DATASET EXCERPTS —
------------------------
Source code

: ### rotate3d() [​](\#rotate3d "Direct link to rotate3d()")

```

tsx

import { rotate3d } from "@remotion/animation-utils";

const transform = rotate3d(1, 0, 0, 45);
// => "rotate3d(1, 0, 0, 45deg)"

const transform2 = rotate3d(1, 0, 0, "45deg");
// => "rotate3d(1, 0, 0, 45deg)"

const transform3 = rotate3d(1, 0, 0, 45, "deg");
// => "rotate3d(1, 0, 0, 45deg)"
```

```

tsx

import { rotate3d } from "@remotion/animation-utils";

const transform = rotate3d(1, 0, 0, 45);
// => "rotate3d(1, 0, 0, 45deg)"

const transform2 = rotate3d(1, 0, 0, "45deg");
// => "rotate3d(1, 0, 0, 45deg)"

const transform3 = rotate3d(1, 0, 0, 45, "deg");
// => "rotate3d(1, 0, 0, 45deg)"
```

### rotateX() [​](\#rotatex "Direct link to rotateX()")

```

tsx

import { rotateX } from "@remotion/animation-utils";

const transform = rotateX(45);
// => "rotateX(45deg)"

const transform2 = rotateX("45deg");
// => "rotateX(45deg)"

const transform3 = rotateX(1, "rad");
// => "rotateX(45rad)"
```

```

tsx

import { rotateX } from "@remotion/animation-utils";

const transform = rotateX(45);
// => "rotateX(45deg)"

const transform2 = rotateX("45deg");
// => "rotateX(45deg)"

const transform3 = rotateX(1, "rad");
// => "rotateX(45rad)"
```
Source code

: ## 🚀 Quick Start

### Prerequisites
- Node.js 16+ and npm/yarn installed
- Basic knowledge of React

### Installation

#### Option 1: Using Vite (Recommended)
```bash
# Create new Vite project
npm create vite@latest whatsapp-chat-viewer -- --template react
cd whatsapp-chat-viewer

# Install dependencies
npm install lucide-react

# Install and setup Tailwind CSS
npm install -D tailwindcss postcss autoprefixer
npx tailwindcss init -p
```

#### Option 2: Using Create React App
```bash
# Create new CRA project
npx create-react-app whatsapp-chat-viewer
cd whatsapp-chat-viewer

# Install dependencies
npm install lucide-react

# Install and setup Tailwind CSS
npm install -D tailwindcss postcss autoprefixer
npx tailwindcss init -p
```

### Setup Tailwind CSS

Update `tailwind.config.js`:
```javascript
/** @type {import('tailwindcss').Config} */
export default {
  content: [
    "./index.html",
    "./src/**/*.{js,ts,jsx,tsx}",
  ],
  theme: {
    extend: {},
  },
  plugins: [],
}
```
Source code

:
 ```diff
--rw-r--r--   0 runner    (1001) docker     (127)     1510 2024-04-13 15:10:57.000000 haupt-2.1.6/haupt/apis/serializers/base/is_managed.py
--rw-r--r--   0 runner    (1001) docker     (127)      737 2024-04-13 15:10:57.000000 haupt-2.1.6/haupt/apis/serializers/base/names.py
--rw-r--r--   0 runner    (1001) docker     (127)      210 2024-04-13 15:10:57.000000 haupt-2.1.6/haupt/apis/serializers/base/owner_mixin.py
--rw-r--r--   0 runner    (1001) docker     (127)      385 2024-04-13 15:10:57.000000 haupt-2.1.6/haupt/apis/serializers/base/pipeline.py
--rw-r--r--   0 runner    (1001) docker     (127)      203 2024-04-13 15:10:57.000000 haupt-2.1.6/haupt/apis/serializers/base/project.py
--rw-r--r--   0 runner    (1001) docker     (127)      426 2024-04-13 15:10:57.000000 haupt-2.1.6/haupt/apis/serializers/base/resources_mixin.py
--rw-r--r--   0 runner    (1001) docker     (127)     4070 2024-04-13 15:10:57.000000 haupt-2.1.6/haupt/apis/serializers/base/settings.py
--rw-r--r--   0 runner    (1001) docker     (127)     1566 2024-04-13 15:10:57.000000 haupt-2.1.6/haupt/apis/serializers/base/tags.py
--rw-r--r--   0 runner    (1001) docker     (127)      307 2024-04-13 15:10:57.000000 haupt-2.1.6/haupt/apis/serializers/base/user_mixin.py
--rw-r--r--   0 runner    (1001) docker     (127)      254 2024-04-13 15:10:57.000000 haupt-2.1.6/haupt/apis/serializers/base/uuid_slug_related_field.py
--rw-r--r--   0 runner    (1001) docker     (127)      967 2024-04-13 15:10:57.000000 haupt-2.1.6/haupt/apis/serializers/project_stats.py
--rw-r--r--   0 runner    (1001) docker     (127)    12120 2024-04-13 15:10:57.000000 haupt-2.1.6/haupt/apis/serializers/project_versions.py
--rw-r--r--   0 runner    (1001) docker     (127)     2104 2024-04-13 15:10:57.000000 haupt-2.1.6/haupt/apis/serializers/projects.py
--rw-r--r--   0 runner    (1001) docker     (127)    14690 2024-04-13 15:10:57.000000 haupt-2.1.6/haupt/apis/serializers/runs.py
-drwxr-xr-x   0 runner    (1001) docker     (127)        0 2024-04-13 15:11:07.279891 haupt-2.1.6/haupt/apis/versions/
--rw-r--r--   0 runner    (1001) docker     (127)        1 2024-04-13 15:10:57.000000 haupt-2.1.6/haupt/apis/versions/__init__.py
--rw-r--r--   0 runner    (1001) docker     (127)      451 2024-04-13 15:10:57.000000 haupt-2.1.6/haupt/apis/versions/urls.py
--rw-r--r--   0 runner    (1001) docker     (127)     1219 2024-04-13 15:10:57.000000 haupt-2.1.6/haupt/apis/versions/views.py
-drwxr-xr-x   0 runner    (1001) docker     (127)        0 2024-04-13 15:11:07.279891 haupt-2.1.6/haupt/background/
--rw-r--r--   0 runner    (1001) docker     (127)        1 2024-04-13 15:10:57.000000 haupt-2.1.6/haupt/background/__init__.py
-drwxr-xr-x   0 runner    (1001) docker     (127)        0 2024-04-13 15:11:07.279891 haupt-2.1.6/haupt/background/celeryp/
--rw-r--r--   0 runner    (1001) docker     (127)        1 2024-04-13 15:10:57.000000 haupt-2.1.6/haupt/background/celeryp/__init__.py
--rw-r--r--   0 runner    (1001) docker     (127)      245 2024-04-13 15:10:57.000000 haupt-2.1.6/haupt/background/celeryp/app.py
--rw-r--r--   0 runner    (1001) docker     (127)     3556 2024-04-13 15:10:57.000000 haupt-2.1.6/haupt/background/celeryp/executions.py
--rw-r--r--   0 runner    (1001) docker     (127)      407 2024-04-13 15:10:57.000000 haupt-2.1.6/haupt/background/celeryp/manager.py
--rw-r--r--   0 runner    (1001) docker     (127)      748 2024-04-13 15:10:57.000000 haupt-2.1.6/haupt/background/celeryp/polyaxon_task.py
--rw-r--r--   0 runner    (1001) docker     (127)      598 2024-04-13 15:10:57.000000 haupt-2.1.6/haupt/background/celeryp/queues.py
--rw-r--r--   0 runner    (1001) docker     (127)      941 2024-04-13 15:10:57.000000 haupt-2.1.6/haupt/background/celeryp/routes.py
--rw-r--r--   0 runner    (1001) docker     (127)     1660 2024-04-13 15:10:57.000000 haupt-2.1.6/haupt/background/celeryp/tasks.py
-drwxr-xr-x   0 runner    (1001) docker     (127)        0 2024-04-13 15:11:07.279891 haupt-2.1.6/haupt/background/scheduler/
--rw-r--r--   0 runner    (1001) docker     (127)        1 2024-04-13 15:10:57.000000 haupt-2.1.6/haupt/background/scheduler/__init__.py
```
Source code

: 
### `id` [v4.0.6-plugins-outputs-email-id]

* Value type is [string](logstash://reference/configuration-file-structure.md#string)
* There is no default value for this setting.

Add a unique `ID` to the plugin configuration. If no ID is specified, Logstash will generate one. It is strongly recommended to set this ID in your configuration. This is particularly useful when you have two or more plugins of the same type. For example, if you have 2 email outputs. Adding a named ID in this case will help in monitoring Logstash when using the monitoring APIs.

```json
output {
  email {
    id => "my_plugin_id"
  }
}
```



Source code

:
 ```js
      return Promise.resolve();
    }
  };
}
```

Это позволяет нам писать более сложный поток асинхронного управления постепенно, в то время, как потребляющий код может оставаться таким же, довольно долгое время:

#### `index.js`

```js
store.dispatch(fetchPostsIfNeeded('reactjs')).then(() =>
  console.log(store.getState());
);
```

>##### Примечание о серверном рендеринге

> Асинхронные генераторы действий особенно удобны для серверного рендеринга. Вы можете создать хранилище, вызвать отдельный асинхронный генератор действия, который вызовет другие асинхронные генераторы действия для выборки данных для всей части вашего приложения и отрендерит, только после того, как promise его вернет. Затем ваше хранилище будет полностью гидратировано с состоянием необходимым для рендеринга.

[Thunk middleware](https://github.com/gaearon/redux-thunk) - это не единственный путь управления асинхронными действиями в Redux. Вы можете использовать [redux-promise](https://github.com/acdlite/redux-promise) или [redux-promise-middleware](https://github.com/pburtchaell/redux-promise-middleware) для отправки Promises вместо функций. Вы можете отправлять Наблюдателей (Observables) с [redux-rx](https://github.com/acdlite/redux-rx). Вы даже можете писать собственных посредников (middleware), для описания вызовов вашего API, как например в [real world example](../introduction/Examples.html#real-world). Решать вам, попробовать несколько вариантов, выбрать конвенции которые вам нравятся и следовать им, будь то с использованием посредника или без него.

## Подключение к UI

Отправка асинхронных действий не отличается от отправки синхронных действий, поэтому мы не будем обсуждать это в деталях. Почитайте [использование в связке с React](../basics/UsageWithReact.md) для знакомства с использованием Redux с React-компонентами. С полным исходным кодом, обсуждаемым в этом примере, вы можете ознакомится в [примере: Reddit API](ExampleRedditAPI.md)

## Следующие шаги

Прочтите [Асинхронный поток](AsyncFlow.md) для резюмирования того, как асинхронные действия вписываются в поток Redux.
------------------------
WHAT THE EXERCISE ASKS —
The string "default": state how many lines above contain it, giving nothing but the number.

COMPLETED TASK —
2